Il était une fois en Anatolie

Photo du film "Il était une fois en Anatolie"

 « Il était une fois en Anatolie » du cinéaste turc Nuri Bilge Ceylan (2011) passe actuellement sur les écrans londoniens.

 Le point commun entre le film de Ceylan et « il était une fois dans l’Ouest » de Sergio Leone, c’est le temps qui s’écoule lentement dans d’immenses espaces.

 La photographie de « il était une fois en Anatolie » est d’une exceptionnelle qualité, qu’il s’agisse de restituer la beauté des collines plantées de céréales ou les nuances et les changements brutaux d’expression de visages.

 A la nuit tombante, un convoi de trois véhicules s’arrête en rase campagne à proximité d’une fontaine. Il y a là un procureur, un médecin, plusieurs policiers, des gendarmes, des ouvriers chargés d’une pelle et deux hommes menottés. Il s’agit de retrouver le cadavre d’un homme que les suspects ont avoué avoir assassiné. Mais – effet de l’obscurité, trou de mémoire ou mauvaise volonté – le lieu de l’ensevelissement reste introuvable. La petite troupe erre d’un endroit à l’autre jusque tard dans la nuit. Les policiers, commandés par Naci (Yilmaz Erdogan), passent à tabac le suspect, Kenan (Firat Tanis) dont ils pensent que le silence n’est que manipulation.

 On décide de s’inviter pour une pause repas chez le maire du bourg où a eu lieu le meurtre. Une panne d’électricité plonge la maison dans le noir. On s’éclaire à la bougie. La fille du maire, une adolescente splendide, brise l’armure du monstre, Kennan. Il s’effondre en larme, reconnait être le père de l’enfant de l’homme qu’il a tué et emmène la troupe au lieu de l’ensevelissement.

 Le dernier tiers de ce film de deux heures et demie se déroule au petit matin, à l’hôpital où le médecin, le docteur Cemal (Muhammat Uzuner) va pratiquer l’autopsie. Les protagonistes sont épuisés. Le procureur (Taner Birsel) est bouleversé. En parlant avec Cemal, il a découvert qu’une amie (mais qui n’est probablement autre que sa propre femme) qui avait prédit au jour près la date de sa mort, se l’était probablement donnée pour le punir de ses infidélités.

 Cemal pratique l’autopsie et dicte ses conclusions.
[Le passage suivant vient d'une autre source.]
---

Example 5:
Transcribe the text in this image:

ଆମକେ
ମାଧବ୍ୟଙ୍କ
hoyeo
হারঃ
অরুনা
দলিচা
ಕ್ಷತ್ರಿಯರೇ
Des traces de terre dans les poumons de la victime laissent entendre qu’il a pu être enterré vivant. Cemal décide de passer cela sous silence. Pourquoi ? Par humanité pour un assassin dont la nuit a révélé que le monstre cachait un être sensible ? Ou parce que ce médecin de la ville vient de se naturaliser dans ce bourg d’Anatolie au point de préférer l’omerta au scandale ?

 « Il était une fois en Anatolie » est l’un de ces films où en surface le temps s’étire et où aucune action ne se passe, mais où les personnages font, en accéléré, une transhumance d’un état mental à l’autre. C’est incontestablement un chef d’œuvre, récompensé par le Grand Prix du Festival de Cannes.